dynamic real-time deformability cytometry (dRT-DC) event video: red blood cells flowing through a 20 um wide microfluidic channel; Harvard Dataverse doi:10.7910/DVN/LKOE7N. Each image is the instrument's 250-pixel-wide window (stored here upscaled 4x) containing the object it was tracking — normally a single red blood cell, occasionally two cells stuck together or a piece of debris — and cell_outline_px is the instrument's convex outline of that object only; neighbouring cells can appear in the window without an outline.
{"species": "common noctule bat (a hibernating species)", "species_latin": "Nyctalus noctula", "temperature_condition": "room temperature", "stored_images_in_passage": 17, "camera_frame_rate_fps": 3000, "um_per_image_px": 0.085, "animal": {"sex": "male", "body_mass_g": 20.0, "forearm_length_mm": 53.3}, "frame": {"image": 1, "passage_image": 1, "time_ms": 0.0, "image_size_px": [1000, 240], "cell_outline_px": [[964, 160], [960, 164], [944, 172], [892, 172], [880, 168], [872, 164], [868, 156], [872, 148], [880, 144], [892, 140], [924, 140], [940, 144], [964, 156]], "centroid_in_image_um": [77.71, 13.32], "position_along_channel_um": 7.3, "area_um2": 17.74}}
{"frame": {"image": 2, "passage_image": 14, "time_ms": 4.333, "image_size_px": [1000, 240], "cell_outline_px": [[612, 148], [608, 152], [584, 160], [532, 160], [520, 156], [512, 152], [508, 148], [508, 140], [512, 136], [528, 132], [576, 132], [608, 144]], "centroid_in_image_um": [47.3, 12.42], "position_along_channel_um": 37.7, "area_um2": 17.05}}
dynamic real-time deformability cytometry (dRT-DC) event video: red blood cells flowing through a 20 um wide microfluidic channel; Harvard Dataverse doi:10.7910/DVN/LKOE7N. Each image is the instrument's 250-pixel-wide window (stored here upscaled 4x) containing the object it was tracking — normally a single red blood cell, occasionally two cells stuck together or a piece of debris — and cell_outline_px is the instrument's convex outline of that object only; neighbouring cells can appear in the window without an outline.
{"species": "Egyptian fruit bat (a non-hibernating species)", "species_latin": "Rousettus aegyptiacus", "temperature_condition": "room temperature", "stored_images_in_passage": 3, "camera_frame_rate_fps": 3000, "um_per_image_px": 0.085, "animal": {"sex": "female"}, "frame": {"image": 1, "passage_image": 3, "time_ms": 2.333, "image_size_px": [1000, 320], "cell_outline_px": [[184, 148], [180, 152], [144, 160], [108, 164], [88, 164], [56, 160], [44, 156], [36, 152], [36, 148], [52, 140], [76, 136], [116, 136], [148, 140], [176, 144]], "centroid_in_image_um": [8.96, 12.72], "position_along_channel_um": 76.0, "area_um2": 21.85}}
= = =
Every entry above needs to be quoted exactly.

dynamic real-time deformability cytometry (dRT-DC) event video: red blood cells flowing through a 20 um wide microfluidic channel; Harvard Dataverse doi:10.7910/DVN/LKOE7N. Each image is the instrument's 250-pixel-wide window (stored here upscaled 4x) containing the object it was tracking — normally a single red blood cell, occasionally two cells stuck together or a piece of debris — and cell_outline_px is the instrument's convex outline of that object only; neighbouring cells can appear in the window without an outline.
{"species": "common noctule bat (a hibernating species)", "species_latin": "Nyctalus noctula", "temperature_condition": "room temperature", "stored_images_in_passage": 17, "camera_frame_rate_fps": 3000, "um_per_image_px": 0.085, "animal": {"sex": "male", "body_mass_g": 20.0, "forearm_length_mm": 53.3}, "frame": {"image": 1, "passage_image": 1, "time_ms": 0.0, "image_size_px": [1000, 240], "cell_outline_px": [[964, 160], [960, 164], [944, 172], [892, 172], [880, 168], [872, 164], [868, 156], [872, 148], [880, 144], [892, 140], [924, 140], [940, 144], [964, 156]], "centroid_in_image_um": [77.71, 13.32], "position_along_channel_um": 7.3, "area_um2": 17.74}}
{"frame": {"image": 2, "passage_image": 14, "time_ms": 4.333, "image_size_px": [1000, 240], "cell_outline_px": [[612, 148], [608, 152], [584, 160], [532, 160], [520, 156], [512, 152], [508, 148], [508, 140], [512, 136], [528, 132], [576, 132], [608, 144]], "centroid_in_image_um": [47.3, 12.42], "position_along_channel_um": 37.7, "area_um2": 17.05}}
dynamic real-time deformability cytometry (dRT-DC) event video: red blood cells flowing through a 20 um wide microfluidic channel; Harvard Dataverse doi:10.7910/DVN/LKOE7N. Each image is the instrument's 250-pixel-wide window (stored here upscaled 4x) containing the object it was tracking — normally a single red blood cell, occasionally two cells stuck together or a piece of debris — and cell_outline_px is the instrument's convex outline of that object only; neighbouring cells can appear in the window without an outline.
{"species": "Egyptian fruit bat (a non-hibernating species)", "species_latin": "Rousettus aegyptiacus", "temperature_condition": "room temperature", "stored_images_in_passage": 3, "camera_frame_rate_fps": 3000, "um_per_image_px": 0.085, "animal": {"sex": "female"}, "frame": {"image": 1, "passage_image": 3, "time_ms": 2.333, "image_size_px": [1000, 320], "cell_outline_px": [[184, 148], [180, 152], [144, 160], [108, 164], [88, 164], [56, 160], [44, 156], [36, 152], [36, 148], [52, 140], [76, 136], [116, 136], [148, 140], [176, 144]], "centroid_in_image_um": [8.96, 12.72], "position_along_channel_um": 76.0, "area_um2": 21.85}}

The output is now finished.